A key person in this development is the Iraqi ayatollah Baqir al-Sadr (1935-80). He sought a total rethinking of Islamic ideology by deconstructing Western ideas. He reinterpreted canonical texts in light of new scientific developments, and in a time when Arab socialism became popular he proved the superiority of Islam. But most of all he made the faith contemporary, by providing a modern framework for an Islamic economic system.

Al-Sadr paved the way for Ayatollah Khomeini who came to power in Iran in 1979, and he became the source of inspiration when the Shi’is of Lebanon united, first in the Amal movement, and later in Hizbollah. The latter arose as a social movement, benefitting the downtrodden Shi’is in the poorer districts of Beirut and rural Southern Lebanon. Modelled over al-Sadr’s thinking, Hizbollah used faith as a tool to create individual pride, and all along that journey love was the key word. Love for individual freedom and love for your fellow man, be it Sunni, Christian or Jew. Only when need arose with the 1982 Israeli invasion of Lebanon did Hizbollah become a fighting force.

Ally of Assad

According to Marusek, Hizbollah has Islamised class struggle. Faith has empowered a disregarded population, and this is what the West fails to understand when Hizbollah is first and foremost regarded as a terror group. She argues that Robespierre and his Reign of Terror was exactly the same during the French Revolution, and points to the fact that the African National Congress was portrayed as a terror organisation during the struggle against apartheid.

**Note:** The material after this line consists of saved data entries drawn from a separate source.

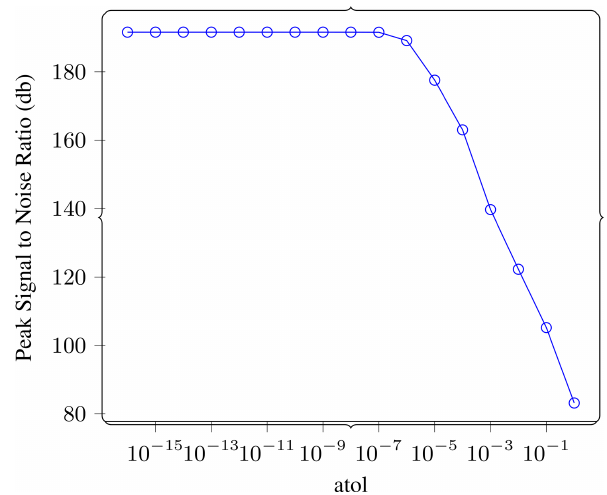
Figure 8. Forward propagation. We stop the simulation after about 500 time steps. We then compress the state of the wave field at this point using atol = 10 − 6 . We then continue the simulation from the lossy checkpoint and compare it with the reference version. Here we show the error as PSNR. In these plots, higher is better, whereas lower implies more error. The PSNR dropped slightly over the first few time steps and then remains essentially constant after.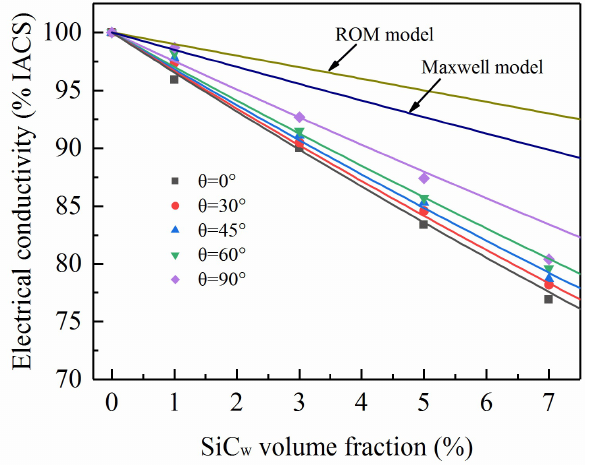
Figure 9: The electrical conductivity of composites with different SiC whiskers orientation angles was calculated and compared with experimental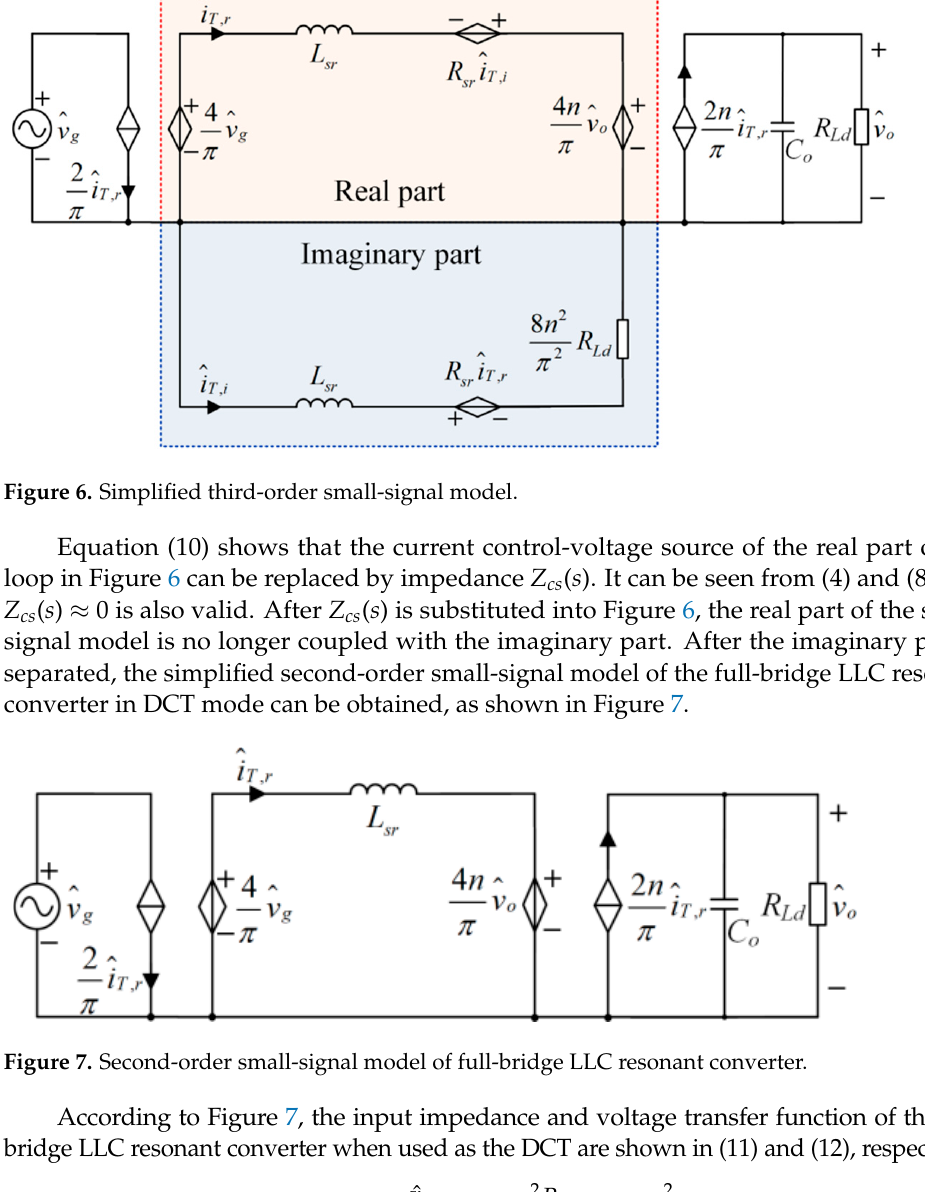
Figure 6. Simplified third-order small-signal model.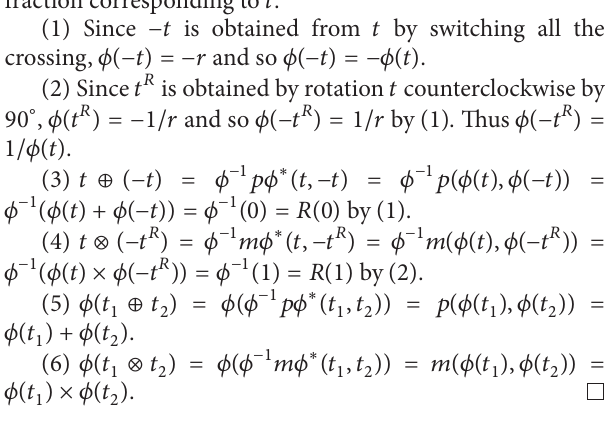
Figure 5: Infinite periodic tangle 𝑅(3,2, 1) .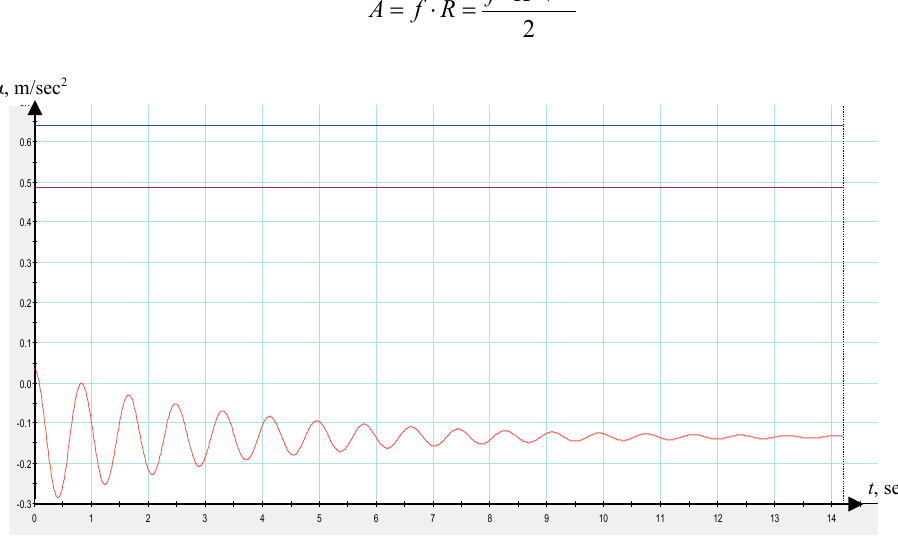
Fig. 8. Acceleration of the sprung weight by computer simulation method without a pendulum; weight per wheel m = 820 kg; the spring stiffness C = 2·10 4 N/m; the spring damping K = 2·10 2 Nm /sec 2 .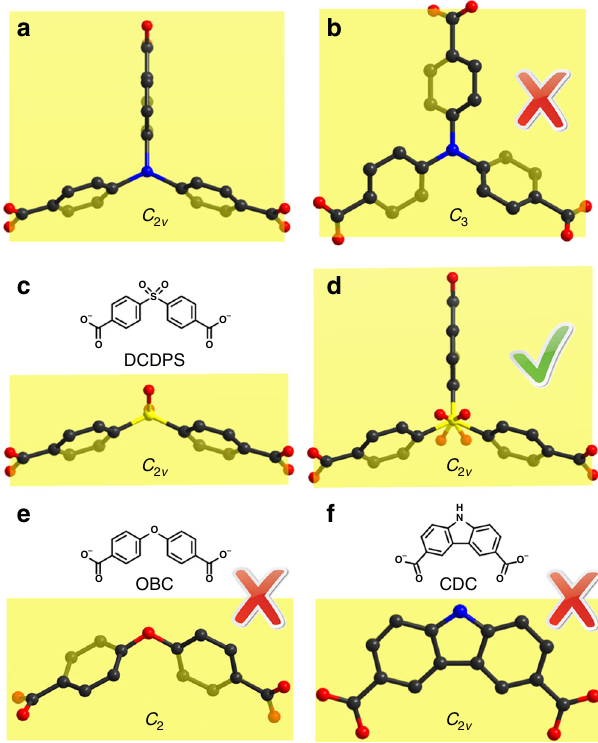
Fig. 4 Geometries of ligands. a TPA conformation in the proposed structure, b TPA conformation in its free state, c DCDPS conformation in its free state, d disordered DCDPS linker, e and f conformation and symmetry of OBC and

But why, one must ask, did Hizbollah team up with a brutal dictator like Bashar al-Assad early on in the Syrian civil war? That is hardly progressive and modern because after all resistance is about fighting repression. During frequent visits in Lebanon, Marusek witnessed this development with great dismay, but she offers an explanation that only underscores the stereotypical thinking of the West: it is a regional matter. After the US-led coalition toppled the Sunni regime of Saddam Hussein in 2003, Iraqi Shi’is adopted a decidedly majoritarian attitude towards governing. The Sunni Muslim Brotherhood in Egypt embraced a similarly arrogant attitude to governing after the fall of Hosni Mubarak, and developments within the global movement for Palestine were no different: Shi’is were excluded. In Lebanon this resulted in a breakdown in relations between the Palestinians and Hizbollah.

«Marusek delivers a sharp and nuanced analysis of the precarious situation of Shia resistance theology in Lebanon.»

The Palestinians sided with the opponents of Assad, and therefore Hizbollah decided to align itself with the dictator. Reasons were tactical, but for the West this was just another sign that Hizbollah sided with a sworn enemy of democracy, and therefore must be considered a terror group.

Sarah Marusek delivers a sharp and nuanced analysis of the precarious situation of Shia resistance theology in Lebanon, and along the way she offers new definitions of the term «terror», something that Westerners find hard to understand. But as she writes, diverging from the regular academic tone, «all this demonstrates that shit really is complicated».